◆ Testo
Dunque ci aspetta una nuova Intifada, come avvenne dopo il ritorno - bisogna dire, trionfale - di Arafat fra la sua gente nel 2000, in seguito all'ennesimo rovesciamento del tavolo di vantaggiosissimi negoziati (per i palestinesi) promossi dall'amministrazione Clinton? è presto per dirlo, ma la sensazione è che Abu Mazen stia cercando di giocare al meglio le sue carte, contando sulla debolezza dell'amministrazione e della diplomazia americane; e bisogna ammettere che ci stia riuscendo molto bene. Ma ha trovato a Gerusalemme nel governo in carica soggetti che potranno rovesciare a suo danno il tentativo in atto; e nel negoziatore ufficiale per Israele - il ministro della Giustiza Tzipi Livni - una persona meno disponibile e accondiscendente di quanto si temesse alla vigilia.

◆ Consegna 1
Ricopia fedelmente le righe dei materiali, a partire dall'inizio fino alla riga che contiene "# About the AUTHOR", entrambe incluse.
Il testo e i materiali non hanno alcun legame tra loro.

◆ Materiali forniti
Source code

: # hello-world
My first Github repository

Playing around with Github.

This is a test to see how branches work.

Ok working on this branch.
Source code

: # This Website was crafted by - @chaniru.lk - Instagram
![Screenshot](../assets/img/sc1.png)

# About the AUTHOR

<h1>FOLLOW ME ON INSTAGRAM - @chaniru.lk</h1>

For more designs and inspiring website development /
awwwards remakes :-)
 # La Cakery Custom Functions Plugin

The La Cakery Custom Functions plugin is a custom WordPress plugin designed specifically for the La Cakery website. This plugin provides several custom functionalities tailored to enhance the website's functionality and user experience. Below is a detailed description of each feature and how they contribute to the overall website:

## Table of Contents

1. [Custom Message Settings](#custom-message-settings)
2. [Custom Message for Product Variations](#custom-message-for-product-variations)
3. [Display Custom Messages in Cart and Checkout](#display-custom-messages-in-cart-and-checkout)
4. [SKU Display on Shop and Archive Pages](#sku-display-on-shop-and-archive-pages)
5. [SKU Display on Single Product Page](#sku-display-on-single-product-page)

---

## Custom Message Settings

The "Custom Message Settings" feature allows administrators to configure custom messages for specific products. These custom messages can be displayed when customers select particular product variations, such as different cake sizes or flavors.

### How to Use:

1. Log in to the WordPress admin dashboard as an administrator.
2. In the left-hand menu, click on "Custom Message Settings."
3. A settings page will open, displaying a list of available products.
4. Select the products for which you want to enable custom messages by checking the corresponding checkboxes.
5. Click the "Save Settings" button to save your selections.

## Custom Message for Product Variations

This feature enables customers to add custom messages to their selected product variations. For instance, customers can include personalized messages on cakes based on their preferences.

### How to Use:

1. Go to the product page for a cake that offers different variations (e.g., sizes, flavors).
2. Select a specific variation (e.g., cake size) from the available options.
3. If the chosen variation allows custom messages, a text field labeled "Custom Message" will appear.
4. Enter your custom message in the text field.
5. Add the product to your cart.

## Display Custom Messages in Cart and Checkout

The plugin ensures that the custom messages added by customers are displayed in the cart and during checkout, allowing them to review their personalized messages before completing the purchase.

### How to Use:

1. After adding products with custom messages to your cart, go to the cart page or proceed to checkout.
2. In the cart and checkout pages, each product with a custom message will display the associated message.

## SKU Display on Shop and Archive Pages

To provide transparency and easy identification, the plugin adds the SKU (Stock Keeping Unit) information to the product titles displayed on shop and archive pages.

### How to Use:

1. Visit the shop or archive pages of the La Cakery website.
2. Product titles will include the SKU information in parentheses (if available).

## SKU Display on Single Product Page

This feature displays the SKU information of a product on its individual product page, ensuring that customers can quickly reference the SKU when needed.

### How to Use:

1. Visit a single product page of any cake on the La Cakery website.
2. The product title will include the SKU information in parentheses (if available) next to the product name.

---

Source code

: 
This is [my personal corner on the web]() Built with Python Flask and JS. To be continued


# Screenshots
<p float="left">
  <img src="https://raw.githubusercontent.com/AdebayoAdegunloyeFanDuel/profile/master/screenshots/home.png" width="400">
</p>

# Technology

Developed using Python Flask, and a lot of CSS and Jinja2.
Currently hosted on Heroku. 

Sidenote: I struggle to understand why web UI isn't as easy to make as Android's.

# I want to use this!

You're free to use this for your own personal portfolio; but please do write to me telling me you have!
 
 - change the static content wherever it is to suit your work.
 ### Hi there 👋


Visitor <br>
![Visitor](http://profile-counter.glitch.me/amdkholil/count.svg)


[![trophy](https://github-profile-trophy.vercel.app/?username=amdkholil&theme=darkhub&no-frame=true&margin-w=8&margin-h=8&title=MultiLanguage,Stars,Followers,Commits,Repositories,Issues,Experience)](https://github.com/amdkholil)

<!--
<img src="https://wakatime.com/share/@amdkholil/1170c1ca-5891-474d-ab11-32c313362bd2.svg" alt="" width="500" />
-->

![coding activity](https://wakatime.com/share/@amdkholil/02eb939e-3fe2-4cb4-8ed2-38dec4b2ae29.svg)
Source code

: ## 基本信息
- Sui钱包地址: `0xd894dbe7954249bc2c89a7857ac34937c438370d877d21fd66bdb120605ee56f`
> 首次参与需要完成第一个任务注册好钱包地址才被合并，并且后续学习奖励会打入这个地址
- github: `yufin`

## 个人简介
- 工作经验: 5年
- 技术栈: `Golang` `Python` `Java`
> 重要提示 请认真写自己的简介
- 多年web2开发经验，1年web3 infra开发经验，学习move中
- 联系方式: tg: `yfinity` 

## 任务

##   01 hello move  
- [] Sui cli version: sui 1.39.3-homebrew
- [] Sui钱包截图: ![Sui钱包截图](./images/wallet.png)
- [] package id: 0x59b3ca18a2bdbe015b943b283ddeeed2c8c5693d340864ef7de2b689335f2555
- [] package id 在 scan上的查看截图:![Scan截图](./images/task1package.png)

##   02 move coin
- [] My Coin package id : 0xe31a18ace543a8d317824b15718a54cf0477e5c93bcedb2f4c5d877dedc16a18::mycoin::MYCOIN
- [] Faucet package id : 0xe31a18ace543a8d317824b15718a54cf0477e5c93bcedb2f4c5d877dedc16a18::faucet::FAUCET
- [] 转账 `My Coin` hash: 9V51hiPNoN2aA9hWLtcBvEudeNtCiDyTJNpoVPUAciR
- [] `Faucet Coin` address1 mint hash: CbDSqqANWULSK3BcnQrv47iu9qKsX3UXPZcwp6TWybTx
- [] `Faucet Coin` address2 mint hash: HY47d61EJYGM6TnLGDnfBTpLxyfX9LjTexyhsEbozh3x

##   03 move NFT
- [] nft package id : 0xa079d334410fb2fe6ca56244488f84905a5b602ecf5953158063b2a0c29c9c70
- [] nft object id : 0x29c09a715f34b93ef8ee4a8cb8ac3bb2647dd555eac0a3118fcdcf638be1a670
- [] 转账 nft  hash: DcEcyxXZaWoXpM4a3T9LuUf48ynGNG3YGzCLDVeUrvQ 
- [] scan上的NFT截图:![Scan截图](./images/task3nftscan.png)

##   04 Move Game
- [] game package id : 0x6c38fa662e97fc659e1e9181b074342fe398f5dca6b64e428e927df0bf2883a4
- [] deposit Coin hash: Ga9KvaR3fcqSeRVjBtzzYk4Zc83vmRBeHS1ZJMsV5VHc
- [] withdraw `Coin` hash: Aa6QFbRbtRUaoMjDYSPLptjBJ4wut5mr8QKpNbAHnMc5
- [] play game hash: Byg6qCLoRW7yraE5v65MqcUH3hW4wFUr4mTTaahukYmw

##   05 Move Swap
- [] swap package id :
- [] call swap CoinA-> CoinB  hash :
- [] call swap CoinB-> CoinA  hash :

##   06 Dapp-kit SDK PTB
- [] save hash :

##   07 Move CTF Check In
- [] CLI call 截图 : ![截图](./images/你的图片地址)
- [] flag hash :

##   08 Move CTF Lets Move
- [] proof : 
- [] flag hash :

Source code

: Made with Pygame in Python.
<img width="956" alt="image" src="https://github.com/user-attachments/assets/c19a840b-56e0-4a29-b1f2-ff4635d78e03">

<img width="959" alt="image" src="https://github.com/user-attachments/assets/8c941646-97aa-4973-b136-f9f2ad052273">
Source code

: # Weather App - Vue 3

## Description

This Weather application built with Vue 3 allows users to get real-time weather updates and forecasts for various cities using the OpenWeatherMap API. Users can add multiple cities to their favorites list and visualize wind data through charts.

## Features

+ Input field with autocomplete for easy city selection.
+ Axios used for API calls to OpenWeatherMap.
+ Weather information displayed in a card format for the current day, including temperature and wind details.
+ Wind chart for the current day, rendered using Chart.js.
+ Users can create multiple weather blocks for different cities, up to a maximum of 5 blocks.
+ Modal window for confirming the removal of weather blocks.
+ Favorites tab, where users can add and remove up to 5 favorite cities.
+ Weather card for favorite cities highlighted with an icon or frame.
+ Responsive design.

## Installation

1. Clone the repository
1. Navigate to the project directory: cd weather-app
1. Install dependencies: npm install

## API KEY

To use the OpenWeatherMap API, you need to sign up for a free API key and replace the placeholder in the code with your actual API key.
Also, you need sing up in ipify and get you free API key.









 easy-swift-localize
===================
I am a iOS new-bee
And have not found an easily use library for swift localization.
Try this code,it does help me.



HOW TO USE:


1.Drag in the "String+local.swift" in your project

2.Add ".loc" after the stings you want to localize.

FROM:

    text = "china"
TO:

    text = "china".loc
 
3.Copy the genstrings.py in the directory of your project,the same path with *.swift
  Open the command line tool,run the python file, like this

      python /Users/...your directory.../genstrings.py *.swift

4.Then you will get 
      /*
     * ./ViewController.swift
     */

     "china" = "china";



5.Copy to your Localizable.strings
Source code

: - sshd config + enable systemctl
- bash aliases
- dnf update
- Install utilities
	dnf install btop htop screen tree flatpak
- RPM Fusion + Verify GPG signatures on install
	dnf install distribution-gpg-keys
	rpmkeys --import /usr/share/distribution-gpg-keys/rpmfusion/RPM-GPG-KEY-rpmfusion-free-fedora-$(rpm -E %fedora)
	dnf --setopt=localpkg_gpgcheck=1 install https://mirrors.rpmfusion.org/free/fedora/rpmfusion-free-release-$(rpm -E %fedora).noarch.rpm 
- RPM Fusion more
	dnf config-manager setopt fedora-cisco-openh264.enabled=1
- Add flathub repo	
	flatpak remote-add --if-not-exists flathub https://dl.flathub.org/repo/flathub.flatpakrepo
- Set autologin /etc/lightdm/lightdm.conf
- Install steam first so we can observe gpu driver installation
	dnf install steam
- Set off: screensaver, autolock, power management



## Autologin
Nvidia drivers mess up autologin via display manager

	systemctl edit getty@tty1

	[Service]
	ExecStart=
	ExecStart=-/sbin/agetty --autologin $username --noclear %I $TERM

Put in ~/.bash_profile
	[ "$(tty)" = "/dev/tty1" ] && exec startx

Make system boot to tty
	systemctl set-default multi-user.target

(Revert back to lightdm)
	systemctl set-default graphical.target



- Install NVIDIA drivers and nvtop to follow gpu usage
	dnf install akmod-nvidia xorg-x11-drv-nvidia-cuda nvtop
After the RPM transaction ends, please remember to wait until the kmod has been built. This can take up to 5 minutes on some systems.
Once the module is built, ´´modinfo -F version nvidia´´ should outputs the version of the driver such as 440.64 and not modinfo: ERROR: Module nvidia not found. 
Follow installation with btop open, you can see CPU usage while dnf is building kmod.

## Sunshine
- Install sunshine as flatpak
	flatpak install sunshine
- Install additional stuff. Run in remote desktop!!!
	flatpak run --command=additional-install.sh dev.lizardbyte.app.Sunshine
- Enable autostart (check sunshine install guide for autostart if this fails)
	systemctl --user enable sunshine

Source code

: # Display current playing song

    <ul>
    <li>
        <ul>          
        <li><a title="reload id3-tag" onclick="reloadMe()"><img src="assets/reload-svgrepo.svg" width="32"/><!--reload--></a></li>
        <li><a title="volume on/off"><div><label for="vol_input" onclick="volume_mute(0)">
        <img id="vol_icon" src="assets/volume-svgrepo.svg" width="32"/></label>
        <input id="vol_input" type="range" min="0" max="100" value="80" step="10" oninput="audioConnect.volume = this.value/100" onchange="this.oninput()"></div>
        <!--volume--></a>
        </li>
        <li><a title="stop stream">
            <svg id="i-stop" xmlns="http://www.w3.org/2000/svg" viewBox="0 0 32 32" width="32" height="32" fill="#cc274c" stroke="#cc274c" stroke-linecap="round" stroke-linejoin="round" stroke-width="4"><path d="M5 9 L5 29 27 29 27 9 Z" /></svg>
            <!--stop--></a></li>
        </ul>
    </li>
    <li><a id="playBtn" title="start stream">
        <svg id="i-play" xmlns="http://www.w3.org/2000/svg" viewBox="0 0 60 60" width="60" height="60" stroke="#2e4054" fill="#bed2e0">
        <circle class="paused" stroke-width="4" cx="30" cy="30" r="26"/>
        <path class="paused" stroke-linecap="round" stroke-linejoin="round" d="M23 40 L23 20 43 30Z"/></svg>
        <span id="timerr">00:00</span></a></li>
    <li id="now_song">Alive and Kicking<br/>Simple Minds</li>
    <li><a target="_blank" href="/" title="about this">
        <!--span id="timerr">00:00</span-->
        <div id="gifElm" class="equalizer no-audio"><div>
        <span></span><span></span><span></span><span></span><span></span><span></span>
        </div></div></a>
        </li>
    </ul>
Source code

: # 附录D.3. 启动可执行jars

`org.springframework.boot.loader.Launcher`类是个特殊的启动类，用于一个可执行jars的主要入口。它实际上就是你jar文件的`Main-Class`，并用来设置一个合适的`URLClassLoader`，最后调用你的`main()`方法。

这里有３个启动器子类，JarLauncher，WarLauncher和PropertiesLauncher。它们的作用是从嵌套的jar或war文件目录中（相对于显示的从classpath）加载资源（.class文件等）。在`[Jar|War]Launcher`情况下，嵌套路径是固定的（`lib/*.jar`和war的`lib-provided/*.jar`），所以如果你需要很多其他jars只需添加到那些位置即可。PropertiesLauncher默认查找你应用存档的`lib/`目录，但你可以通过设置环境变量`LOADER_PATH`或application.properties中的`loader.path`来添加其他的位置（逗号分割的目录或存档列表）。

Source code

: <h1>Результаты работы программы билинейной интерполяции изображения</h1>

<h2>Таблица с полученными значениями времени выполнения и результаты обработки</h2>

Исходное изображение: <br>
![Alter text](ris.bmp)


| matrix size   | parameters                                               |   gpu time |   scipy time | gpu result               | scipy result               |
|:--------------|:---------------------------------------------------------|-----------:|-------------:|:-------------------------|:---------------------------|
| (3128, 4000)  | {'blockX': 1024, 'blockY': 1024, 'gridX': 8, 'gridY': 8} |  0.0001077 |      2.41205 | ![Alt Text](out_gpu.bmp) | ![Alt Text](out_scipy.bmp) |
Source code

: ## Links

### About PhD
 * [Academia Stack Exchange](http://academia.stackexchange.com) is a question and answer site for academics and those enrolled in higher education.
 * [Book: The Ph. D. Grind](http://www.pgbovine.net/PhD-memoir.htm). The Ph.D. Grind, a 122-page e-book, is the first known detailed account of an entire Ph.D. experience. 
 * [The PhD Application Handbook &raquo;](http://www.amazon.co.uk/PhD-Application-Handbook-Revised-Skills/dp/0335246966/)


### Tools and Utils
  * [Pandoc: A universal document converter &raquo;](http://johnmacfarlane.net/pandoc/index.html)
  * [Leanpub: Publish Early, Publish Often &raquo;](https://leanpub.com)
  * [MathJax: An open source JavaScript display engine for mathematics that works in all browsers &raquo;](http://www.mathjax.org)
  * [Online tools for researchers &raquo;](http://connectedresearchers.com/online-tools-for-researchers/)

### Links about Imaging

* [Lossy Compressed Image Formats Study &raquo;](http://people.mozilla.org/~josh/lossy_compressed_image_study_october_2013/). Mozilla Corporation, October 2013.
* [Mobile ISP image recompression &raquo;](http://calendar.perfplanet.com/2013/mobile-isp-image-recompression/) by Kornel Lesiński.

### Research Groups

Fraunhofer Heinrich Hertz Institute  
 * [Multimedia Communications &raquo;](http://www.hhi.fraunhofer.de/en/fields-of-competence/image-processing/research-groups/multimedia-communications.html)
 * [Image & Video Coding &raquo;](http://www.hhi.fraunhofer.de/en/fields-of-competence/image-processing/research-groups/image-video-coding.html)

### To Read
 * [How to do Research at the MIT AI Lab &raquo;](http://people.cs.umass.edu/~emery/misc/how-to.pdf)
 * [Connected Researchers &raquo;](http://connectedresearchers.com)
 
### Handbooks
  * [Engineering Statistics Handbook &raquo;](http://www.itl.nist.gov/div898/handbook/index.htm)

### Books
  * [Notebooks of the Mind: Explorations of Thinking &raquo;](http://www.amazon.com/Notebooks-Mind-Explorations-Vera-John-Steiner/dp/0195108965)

◆ Consegna 2
Elenca tutte le persone chiamate per nome nel testo sulla nuova Intifada.

◆ Risposta 1
Source code

: # hello-world
My first Github repository

Playing around with Github.

This is a test to see how branches work.

Ok working on this branch.
Source code

: # This Website was crafted by - @chaniru.lk - Instagram
![Screenshot](../assets/img/sc1.png)

# About the AUTHOR

◆ Risposta 2
- Arafat
- Clinton
- Abu Mazen
- Tzipi Livni